J Am Med Inform Assoc. 2018 Mar 1;25(3):230-238. doi: 10.1093/jamia/ocx079.
7
2017 ESC focused update on dual antiplatelet therapy in coronary artery disease developed in collaboration with EACTS: The Task Force for dual antiplatelet therapy in coronary artery disease of the European Society of Cardiology (ESC) and of the European Association for Cardio-Thoracic Surgery (EACTS).2017年欧洲心脏病学会(ESC)与欧洲心胸外科学会(EACTS)合作制定的冠状动脉疾病双联抗血小板治疗重点更新:欧洲心脏病学会(ESC)和欧洲心胸外科学会(EACTS)冠状动脉疾病双联抗血小板治疗特别工作组。
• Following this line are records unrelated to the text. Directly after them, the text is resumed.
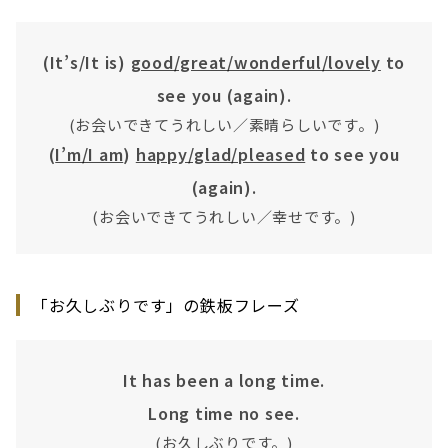
(It’s/It is)
good/great/wonderful/lovely
to
see you (again).
(お会いできてうれしい／素晴らしいです。)
(
I’m/I am
)
happy/glad/pleased
to see you
(again).
(お会いできてうれしい／幸せです。)
「お久しぶりです」の鉄板フレーズ
It has been a long time.
Long time no see.
(お久しぶりです。)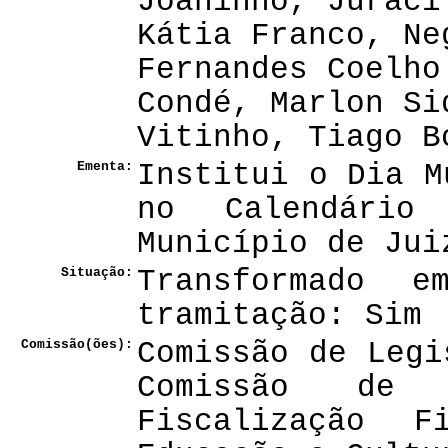
Joaninho, Juraci
Kátia Franco, Ne
Fernandes Coelho
Condé, Marlon Si
Vitinho, Tiago B
Ementa:
Institui o Dia M
no Calendário
Município de Jui
Situação:
Transformado 
tramitação: Sim
Comissão(ões):
Comissão de Legi
Comissão de 
Fiscalização 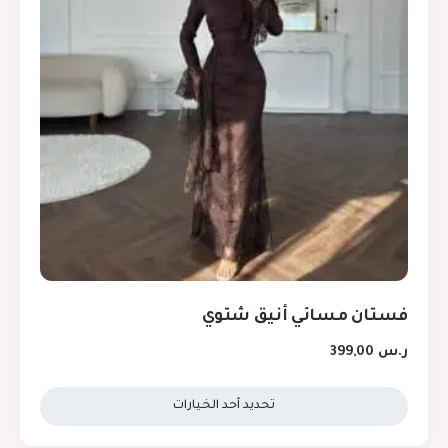
فستان مسائي أنيق شتوي
ر.س
399,00
تحديد أحد الخيارات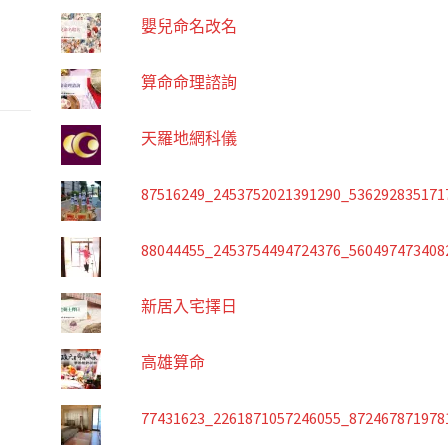
嬰兒命名改名
算命命理諮詢
天羅地網科儀
87516249_2453752021391290_536292835171
88044455_2453754494724376_560497473408
新居入宅擇日
高雄算命
77431623_2261871057246055_872467871978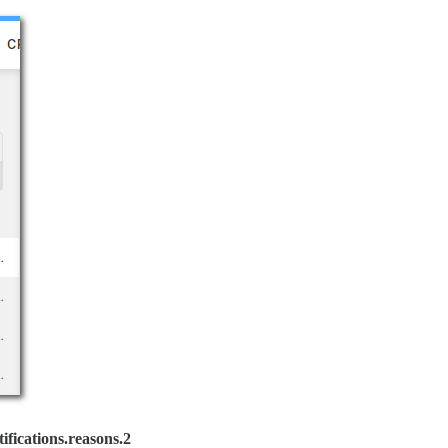
tifications.reasons.2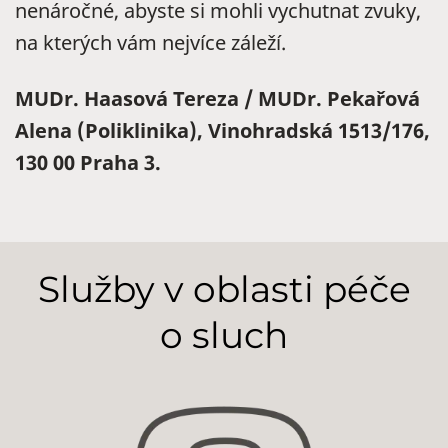
nenáročné, abyste si mohli vychutnat zvuky,
na kterých vám nejvíce záleží.
MUDr. Haasová Tereza / MUDr. Pekařová
Alena (Poliklinika), Vinohradská 1513/176,
130 00 Praha 3.
Služby v oblasti péče
o sluch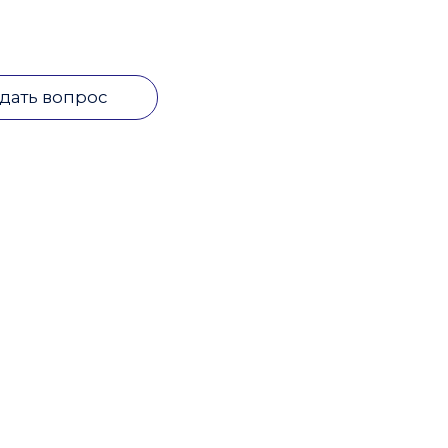
дать вопрос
Eur Heart J. 2018 Jan 14;39(3):213-260. doi: 10.1093/eurheartj/ehx419.
8
Acute Myocardial Infarction.急性心肌梗死
N Engl J Med. 2017 May 25;376(21):2053-2064. doi: 10.1056/NEJMra1606915.
9
Risk of Acute Kidney Injury After Intravenous Contrast Media Administration.静脉注射造影剂后急性肾损伤的风险
Ann Emerg Med. 2017 May;69(5):577-586.e4. doi: 10.1016/j.annemergmed.2016.11.021. Epub 2017 Jan 25.
10
An Evaluation of Two Methods for Generating Synthetic HL7 Segments Reflecting Real-World Health Information Exchange Transactions.两种生成反映真实世界健康信息交换交易的合成HL7段方法的评估。
AMIA Annu Symp Proc. 2014 Nov 14;2014:1855-63. eCollection 2014.